CONSIGNE DONNÉE 1: Recopiez le passage du texte sur l'escalier de Ribaute en commençant par "33La partie sommitale" et en poursuivant jusqu'à "comble proprement dit.".
CONSIGNE DONNÉE 2: D'après le texte sur l'escalier de Ribaute, de quoi dispose le dernier niveau supportant le comble ?

31L’escalier de Ribaute doit sa notoriété à la typologie de ses voûtes situées à l’aplomb des paliers d’étages ou des paliers intermédiaires. Il se caractérise par une alternance successive de voûtes sur coupoles plates, de voûtes sur coupoles sphériques retombant sur pendentifs, de voûtes d’arêtes et de voûtes en berceaux (fig. 30 et 31). Chaque palier se trouve matérialisé par deux travées séparées par un arc retombant sur des pilastres. Chacune des travées est couverte, selon les cas, de coupoles ou de voûtes d’arêtes selon les niveaux. Le dernier niveau supportant le comble dispose de deux berceaux longitudinaux. On note aussi pour chacun des niveaux de cet escalier, la présence de pilastres surmontés de chapiteaux à ordre soit ionique, soit dorique, positionnés à l’amorce ou au débouché de chaque volée. Les arcs situés à l’aplomb des pilastres sont soit à profils en anse de panier au rez-de-chaussée, soit plein cintre aux étages. Ce qui peut donc caractériser l’escalier de Ribaute, c’est une hiérarchie ascensionnelle des volumes du bas de la cage vers sa partie haute, en matière de détails architecturaux (typologie des voûtes, portes à pilastres et frontons desservant les étages, pilastres avec chapiteaux, nature des arcs…). On note également pour les coupoles, l’emploi d’une stéréotomie parfaite et parfois complexe en terme d’appareil de pierre ou de conception.
Fig. 30
Lieuran-les-Béziers (Hérault), château de Ribaute, croquis schématique axonométrique
Dessin © F. Mazeran
Fig. 31
Lieuran-les-Béziers (Hérault), château de Ribaute, coupe schématique entre les niveaux du second et troisième étage
Dessin © F. Mazeran
32Par comparaison et analogies avec d’autres édifices, le maître d’œuvre (inconnu) de cet escalier, pourrait être intervenu sur deux autres cages d’escaliers d’hôtels particuliers à Béziers, à l’Hôtel Graulhe (impasse Lavabre) et à l’Hôtel Dardé (rue du 4 septembre). Ils présentent traits pour traits les mêmes détails architecturaux intérieurs et les mêmes types de coupoles qu’à Ribaute.
33La partie sommitale de la cage d’escalier, avec ses deux derniers niveaux, plus sobre, présente aussi un intérêt. Elle correspond à la partie inférieure au grand comble et à celle du comble proprement dit.
34L’ensemble présente une volumétrie en forme de tour barlongue surmontée d’une toiture à forte pente. C’est cette dernière partie qui est représentative de Ribaute et de sa silhouette. Le maître d’œuvre de la cage d’escalier semble avoir pris le parti de magnifier le château avec ce haut volume reproduisant la forme d’une tour-donjon.

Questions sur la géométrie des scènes

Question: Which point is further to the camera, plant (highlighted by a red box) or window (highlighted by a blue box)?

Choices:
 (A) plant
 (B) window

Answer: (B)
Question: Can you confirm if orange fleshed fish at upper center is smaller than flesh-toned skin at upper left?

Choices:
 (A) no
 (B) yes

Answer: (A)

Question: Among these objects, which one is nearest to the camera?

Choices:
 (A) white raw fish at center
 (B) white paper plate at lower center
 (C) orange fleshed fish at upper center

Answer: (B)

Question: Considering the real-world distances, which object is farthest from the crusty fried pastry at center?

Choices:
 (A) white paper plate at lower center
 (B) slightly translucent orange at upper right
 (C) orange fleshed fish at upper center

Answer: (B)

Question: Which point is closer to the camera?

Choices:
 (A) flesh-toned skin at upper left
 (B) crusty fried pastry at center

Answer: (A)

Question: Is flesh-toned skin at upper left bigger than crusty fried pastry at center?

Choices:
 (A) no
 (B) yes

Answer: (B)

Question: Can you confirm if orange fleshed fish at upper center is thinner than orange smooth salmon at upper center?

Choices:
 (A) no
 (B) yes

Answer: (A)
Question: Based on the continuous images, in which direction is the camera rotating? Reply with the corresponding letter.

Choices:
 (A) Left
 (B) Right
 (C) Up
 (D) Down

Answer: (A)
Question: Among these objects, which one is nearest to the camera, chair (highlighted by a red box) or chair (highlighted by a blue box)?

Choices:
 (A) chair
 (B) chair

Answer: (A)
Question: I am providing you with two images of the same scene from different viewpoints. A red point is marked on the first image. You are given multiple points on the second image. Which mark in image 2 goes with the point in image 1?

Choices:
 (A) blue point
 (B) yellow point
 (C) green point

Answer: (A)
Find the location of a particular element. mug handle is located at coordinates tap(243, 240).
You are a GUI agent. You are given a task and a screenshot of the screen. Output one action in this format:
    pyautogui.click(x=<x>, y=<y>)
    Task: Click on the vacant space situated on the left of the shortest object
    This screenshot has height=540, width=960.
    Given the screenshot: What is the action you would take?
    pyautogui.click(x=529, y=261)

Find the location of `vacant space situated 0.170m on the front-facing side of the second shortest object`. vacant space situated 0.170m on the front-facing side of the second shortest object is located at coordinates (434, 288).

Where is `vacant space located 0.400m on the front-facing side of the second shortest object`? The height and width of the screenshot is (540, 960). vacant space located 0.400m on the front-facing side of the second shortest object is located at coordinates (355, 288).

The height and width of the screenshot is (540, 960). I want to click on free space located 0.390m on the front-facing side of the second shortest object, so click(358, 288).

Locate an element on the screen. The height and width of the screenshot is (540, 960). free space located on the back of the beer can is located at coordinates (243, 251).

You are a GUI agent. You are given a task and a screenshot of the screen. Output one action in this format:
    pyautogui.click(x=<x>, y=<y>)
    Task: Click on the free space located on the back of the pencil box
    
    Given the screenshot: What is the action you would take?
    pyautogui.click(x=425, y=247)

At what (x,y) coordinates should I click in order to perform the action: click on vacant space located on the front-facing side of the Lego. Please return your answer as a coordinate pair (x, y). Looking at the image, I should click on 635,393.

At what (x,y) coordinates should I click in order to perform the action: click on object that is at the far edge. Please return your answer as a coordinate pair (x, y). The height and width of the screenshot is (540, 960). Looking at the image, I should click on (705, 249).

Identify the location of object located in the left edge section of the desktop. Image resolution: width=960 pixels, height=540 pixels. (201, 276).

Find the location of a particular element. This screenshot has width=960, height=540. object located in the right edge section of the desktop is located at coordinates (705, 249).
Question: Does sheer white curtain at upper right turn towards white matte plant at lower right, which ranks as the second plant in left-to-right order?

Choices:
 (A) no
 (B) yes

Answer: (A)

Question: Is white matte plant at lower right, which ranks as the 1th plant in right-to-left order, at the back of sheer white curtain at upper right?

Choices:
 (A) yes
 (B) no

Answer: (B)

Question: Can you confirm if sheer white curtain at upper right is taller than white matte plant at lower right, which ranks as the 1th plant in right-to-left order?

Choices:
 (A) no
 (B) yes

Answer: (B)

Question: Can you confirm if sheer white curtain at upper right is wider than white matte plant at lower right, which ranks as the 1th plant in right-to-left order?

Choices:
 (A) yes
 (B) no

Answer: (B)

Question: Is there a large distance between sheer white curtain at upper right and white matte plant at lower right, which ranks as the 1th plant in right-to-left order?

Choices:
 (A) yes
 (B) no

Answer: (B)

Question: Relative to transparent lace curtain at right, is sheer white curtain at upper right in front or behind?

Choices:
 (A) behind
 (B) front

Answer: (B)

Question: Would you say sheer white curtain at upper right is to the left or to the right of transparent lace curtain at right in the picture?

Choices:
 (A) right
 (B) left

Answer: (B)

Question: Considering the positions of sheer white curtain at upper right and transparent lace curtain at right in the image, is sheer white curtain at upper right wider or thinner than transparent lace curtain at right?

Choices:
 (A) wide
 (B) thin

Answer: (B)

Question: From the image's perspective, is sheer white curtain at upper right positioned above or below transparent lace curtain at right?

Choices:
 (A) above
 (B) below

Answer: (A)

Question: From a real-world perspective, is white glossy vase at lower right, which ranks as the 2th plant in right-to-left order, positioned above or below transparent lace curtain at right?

RÉPONSE RÉDIGÉE 1:
33La partie sommitale de la cage d’escalier, avec ses deux derniers niveaux, plus sobre, présente aussi un intérêt. Elle correspond à la partie inférieure au grand comble et à celle du comble proprement dit.

RÉPONSE RÉDIGÉE 2: Il dispose de deux berceaux longitudinaux.